Longtemps, je n’ai pas dormi. La radio qui hurle dès 8 heures du matin, le va-et-vient de l’aspirateur, le choc des assiettes dans les placards : sans doute, l’activité bornée et somnambulique de mes parents a-t-elle été la première entreprise d’aliénation de mon espace personnel. Les caractères sains, je l’appris très tôt, ne traînent pas au lit le dimanche.

Par un retournement facétieux des choses, ce lit dont je fus chassée enfant devint des années plus tard le berceau d’une seconde naissance : le lieu de mon accomplissement de femme et de ma sensualité. À ceux qui me demandent aujourd’hui, comme pour s’assurer que je suis bien des «leurs», ce que je fais dans la vie, je réponds souvent : je me consacre à la plus noble activité terrestre, l’amour.

Je suis au milieu de ma vie, on me dit jolie. Pourquoi me priverai-je de ce que les hommes me témoignent au bureau, dans la rue ou sur un site de rencontres comme Gleeden : leur désir, leurs attentions à me plaire et à m’offrir le meilleur d’eux-mêmes. Faire l’amour avec un homme qui a sa richesse propre et des qualités d’amant différentes est un privilège dont je ne suis plus prête à me passer. La vie est riche des êtres qui la composent. Pourquoi mes élans affectifs et mes faveurs sexuelles seraient-elles réservées à une seule personne ? Et pourquoi n’aurions-nous pas le droit de les recevoir à notre tour des autres ?

Les femmes, en cette matière, ont un avantage certain… et beaucoup à gagner ! La fascination de mon mari et son goût à me voir sexy étaient sans doute les ferments de son cocufiage : belle pour lui, je le suis devenue aussi pour les autres. Depuis quelques années, je savoure ma liberté sensuelle. Et je prends le témoignage de désir d’un homme pour ce qu’il est : une possibilité de communion amoureuse qui agrandit ma vie et aussi la sienne. J’ajoute du plaisir au plaisir, de l’amour là où il y en a déjà.

Il m’arrive pourtant, pour des raisons étrangères à celles de ma jeunesse mais étrangement liées à cette propension à passer d’un lit à l’autre, de perdre à nouveau le repos : mes jours et mes nuits passent indistinctement, sans que la ligne de la fatigue ou du sommeil ne les sépare. Il me faut réapprendre à dormir, sous peine de disparaître dans ce qui précisément me fait surgir : cette agitation libre des sens vers moi-même, fut-elle improductive en termes d’économie ou inadaptée à toute forme de reconnaissance de mon entourage. Faire front à l’indifférenciation et à ces tentatives d’endormissement que l’on appelle, dans la vie éveillée, la vraie vie. Trouver un sommeil, en somme, pour guérir d’un autre.

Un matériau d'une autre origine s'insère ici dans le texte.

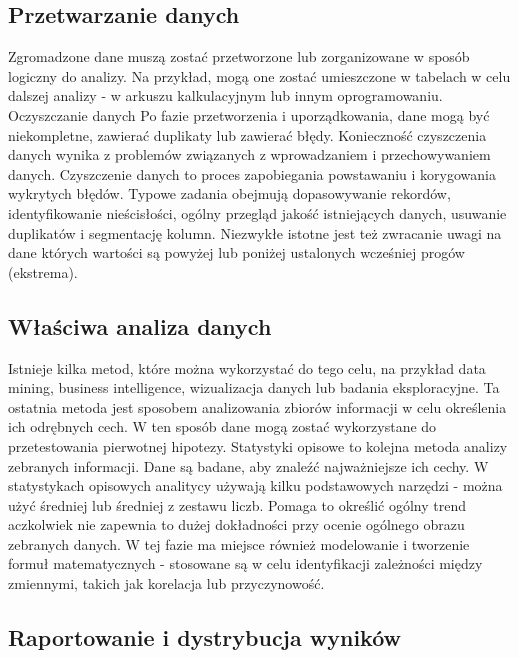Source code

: \documentclass[
  letterpaper,
  DIV=11,
  numbers=noendperiod]{scrreprt}
\begin{document}
\subsection{Przetwarzanie danych}\label{przetwarzanie-danych}

Zgromadzone dane muszą zostać przetworzone lub zorganizowane w sposób
logiczny do analizy. Na przykład, mogą one zostać umieszczone w tabelach
w celu dalszej analizy - w arkuszu kalkulacyjnym lub innym
oprogramowaniu. Oczyszczanie danych Po fazie przetworzenia i
uporządkowania, dane mogą być niekompletne, zawierać duplikaty lub
zawierać błędy. Konieczność czyszczenia danych wynika z problemów
związanych z wprowadzaniem i przechowywaniem danych. Czyszczenie danych
to proces zapobiegania powstawaniu i korygowania wykrytych błędów.
Typowe zadania obejmują dopasowywanie rekordów, identyfikowanie
nieścisłości, ogólny przegląd jakość istniejących danych, usuwanie
duplikatów i segmentację kolumn. Niezwykłe istotne jest też zwracanie
uwagi na dane których wartości są powyżej lub poniżej ustalonych
wcześniej progów (ekstrema).

\subsection{Właściwa analiza
danych}\label{wux142aux15bciwa-analiza-danych}

Istnieje kilka metod, które można wykorzystać do tego celu, na przykład
data mining, business intelligence, wizualizacja danych lub badania
eksploracyjne. Ta ostatnia metoda jest sposobem analizowania zbiorów
informacji w celu określenia ich odrębnych cech. W ten sposób dane mogą
zostać wykorzystane do przetestowania pierwotnej hipotezy. Statystyki
opisowe to kolejna metoda analizy zebranych informacji. Dane są badane,
aby znaleźć najważniejsze ich cechy. W statystykach opisowych analitycy
używają kilku podstawowych narzędzi - można użyć średniej lub średniej z
zestawu liczb. Pomaga to określić ogólny trend aczkolwiek nie zapewnia
to dużej dokładności przy ocenie ogólnego obrazu zebranych danych. W tej
fazie ma miejsce również modelowanie i tworzenie formuł matematycznych -
stosowane są w celu identyfikacji zależności między zmiennymi, takich
jak korelacja lub przyczynowość.

\subsection{Raportowanie i dystrybucja
wyników}\label{raportowanie-i-dystrybucja-wynikuxf3w}
\end{document}
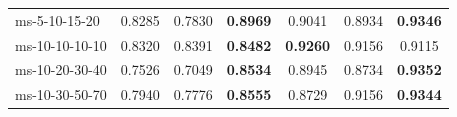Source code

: \begin{table}[!t]
\begin{tabular}{lcccccc}
    ms-5-10-15-20                 & 0.8285                           & 0.7830                           & \textbf{0.8969} & 0.9041                           & 0.8934                           & \textbf{0.9346} \\
    ms-10-10-10-10 & 0.8320 & 0.8391 & \textbf{0.8482} & \textbf{0.9260} & 0.9156 & 0.9115 \\
    ms-10-20-30-40                 & 0.7526                           & 0.7049                           & \textbf{0.8534} & 0.8945                           & 0.8734                           & \textbf{0.9352} \\
    ms-10-30-50-70                 & 0.7940                           & 0.7776                           & \textbf{0.8555} & 0.8729                           & 0.9156                           & \textbf{0.9344} \\

\end{tabular}
\end{table}
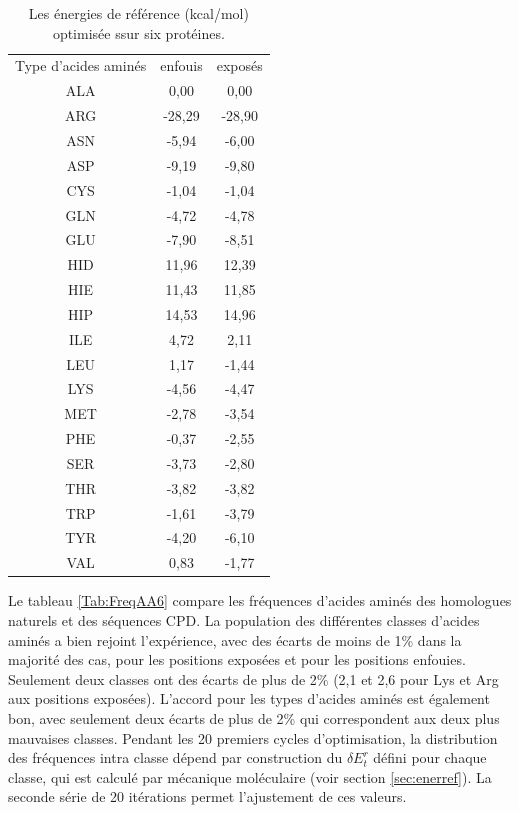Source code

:     \begin{table}[!htbp]
      \centering
      \caption{Les énergies de référence (kcal/mol) optimisée ssur six protéines.}
      \begin{tabular}{ccc}

        \toprule
        Type d'acides aminés & enfouis & exposés \\
        \cmidrule{1-3}

        ALA & 0,00     &  0,00     \\
        ARG & -28,29   &  -28,90   \\
        ASN & -5,94    &  -6,00    \\
        ASP & -9,19    &  -9,80    \\
        CYS & -1,04    &  -1,04    \\
        GLN & -4,72    &  -4,78    \\
        GLU & -7,90    &  -8,51    \\
        HID & 11,96    &  12,39    \\
        HIE & 11,43    &  11,85    \\
        HIP & 14,53    &  14,96    \\
        ILE & 4,72     &  2,11     \\
        LEU & 1,17     &  -1,44    \\
        LYS & -4,56    &  -4,47    \\
        MET & -2,78    &  -3,54    \\
        PHE & -0,37    &  -2,55    \\
        SER & -3,73    &  -2,80    \\
        THR & -3,82    &  -3,82    \\
        TRP & -1,61    &  -3,79    \\
        TYR & -4,20    &  -6,10    \\
        VAL & 0,83     &  -1,77    \\

        \bottomrule
      \end{tabular}      

\label{tab:RefEner6}      
    \end{table}

Le tableau \ref{Tab:FreqAA6} compare les fréquences d'acides aminés des homologues naturels et des séquences CPD. La population des différentes classes d'acides aminés a bien rejoint l'expérience, avec des écarts de moins de 1\% dans la majorité des cas, pour les positions exposées et pour les positions enfouies. Seulement deux classes ont des écarts de plus de 2\% (2,1 et 2,6 pour Lys et Arg aux positions exposées). L'accord pour les types d'acides aminés est également bon, avec seulement deux écarts de plus de 2\% qui correspondent aux deux plus mauvaises classes. Pendant les 20 premiers cycles d'optimisation, la distribution des fréquences intra classe dépend par construction du $\delta E_t^r$ défini pour chaque classe, qui est calculé par mécanique moléculaire (voir section \ref{sec:enerref}). La seconde série de 20 itérations permet l'ajustement de ces valeurs.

Je dédie ces lignes à mon mari, mon essentiel, que je « trompe » sans répit au nom du même amour qui me voue à lui rester fidèle. À mes amants : qu’ils me pardonnent de ne pas les nommer, leur nombre ferait oublier que chacun d’eux est Unique. Et aux femmes de toutes conditions, à qui je souhaite un prompt « réveil ».